#### TASK TO COMPLETE:
Quote the Slack digest below word for word, from "Apache Pulsar Slack" up to and including "look at it.".

#### TEXT:

Slack digest for #general - 2020-04-09

Apache Pulsar Slack Thu, 09 Apr 2020 02:11:21 -0700

2020-04-08 09:27:19 UTC - xue: I think there is a problem in the creation of 
function application. Suppose that the classpath in the jar of function 
application contains configuration files such as XML or properties, which can't 
be found at all. They are all files in Java instance.jar. You have to put these 
configuration files in Java instance.jar to find them, which is not reasonable
----
2020-04-08 09:27:49 UTC - Sijie Guo: I see. so it seems that it points to the 
wrong ledgers root path. I will have to take a closer look at it.
----
2020-04-08 09:29:55 UTC - Sijie Guo: They are ignored.
+1 : Poul Henriksen
----
2020-04-08 09:34:09 UTC - Sijie Guo: I think it is related how do you run your 
applications. Are you running the producers/consumers in multi-AZ? If your 
producers and consumers are mostly in one AZ, then geo-replication is making 
more sense.

#### RECORD SET:

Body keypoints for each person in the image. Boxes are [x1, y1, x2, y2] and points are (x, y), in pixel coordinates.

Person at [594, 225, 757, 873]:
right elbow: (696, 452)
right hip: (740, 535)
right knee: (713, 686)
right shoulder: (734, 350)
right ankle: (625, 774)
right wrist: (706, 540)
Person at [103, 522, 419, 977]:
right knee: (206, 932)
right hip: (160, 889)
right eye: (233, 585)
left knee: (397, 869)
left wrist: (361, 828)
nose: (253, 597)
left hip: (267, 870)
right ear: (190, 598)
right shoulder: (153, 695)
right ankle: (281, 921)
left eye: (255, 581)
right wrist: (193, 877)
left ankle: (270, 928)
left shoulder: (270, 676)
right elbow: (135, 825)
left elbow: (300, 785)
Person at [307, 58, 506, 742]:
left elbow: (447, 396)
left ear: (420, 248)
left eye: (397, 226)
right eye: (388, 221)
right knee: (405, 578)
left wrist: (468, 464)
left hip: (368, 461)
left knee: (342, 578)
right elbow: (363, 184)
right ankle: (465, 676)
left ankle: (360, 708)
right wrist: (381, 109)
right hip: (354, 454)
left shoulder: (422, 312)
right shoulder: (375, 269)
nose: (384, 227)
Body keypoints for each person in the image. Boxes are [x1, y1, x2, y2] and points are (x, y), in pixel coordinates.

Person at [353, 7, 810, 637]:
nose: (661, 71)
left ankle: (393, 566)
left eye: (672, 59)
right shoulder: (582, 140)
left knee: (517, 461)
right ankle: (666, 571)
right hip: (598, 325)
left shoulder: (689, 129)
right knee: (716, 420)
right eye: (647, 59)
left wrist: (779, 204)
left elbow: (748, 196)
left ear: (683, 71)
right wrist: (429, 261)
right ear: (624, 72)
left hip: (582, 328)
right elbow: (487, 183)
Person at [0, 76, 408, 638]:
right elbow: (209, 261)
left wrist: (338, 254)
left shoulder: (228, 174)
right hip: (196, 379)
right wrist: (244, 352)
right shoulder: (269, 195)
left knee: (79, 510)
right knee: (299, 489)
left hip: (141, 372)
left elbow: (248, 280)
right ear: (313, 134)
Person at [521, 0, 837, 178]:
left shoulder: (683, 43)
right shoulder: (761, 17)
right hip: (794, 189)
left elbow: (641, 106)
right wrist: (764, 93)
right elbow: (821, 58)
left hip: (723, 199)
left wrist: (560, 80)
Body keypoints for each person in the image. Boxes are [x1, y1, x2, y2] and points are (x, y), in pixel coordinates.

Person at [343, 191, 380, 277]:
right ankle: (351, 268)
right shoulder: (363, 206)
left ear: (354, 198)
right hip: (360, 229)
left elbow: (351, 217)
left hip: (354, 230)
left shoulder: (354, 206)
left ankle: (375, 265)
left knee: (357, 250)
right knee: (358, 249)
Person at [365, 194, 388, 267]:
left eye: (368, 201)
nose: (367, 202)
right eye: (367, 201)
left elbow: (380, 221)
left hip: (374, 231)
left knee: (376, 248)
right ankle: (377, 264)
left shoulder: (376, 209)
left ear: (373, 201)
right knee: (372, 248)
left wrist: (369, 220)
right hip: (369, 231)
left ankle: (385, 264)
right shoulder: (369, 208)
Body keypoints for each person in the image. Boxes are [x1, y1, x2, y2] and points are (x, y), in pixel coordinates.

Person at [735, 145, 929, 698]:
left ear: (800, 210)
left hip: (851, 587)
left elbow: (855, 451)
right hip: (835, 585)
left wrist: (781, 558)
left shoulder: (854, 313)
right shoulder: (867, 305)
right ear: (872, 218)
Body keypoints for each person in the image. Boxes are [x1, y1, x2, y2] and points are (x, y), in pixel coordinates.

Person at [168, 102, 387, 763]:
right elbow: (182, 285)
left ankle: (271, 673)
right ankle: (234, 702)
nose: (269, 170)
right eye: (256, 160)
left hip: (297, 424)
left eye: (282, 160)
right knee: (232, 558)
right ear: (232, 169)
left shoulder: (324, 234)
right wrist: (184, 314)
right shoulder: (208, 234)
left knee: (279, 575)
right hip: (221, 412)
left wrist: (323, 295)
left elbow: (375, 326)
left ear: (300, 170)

#### COMPLETED EXERCISE:
Apache Pulsar Slack Thu, 09 Apr 2020 02:11:21 -0700

2020-04-08 09:27:19 UTC - xue: I think there is a problem in the creation of 
function application. Suppose that the classpath in the jar of function 
application contains configuration files such as XML or properties, which can't 
be found at all. They are all files in Java instance.jar. You have to put these 
configuration files in Java instance.jar to find them, which is not reasonable
----
2020-04-08 09:27:49 UTC - Sijie Guo: I see. so it seems that it points to the 
wrong ledgers root path. I will have to take a closer look at it.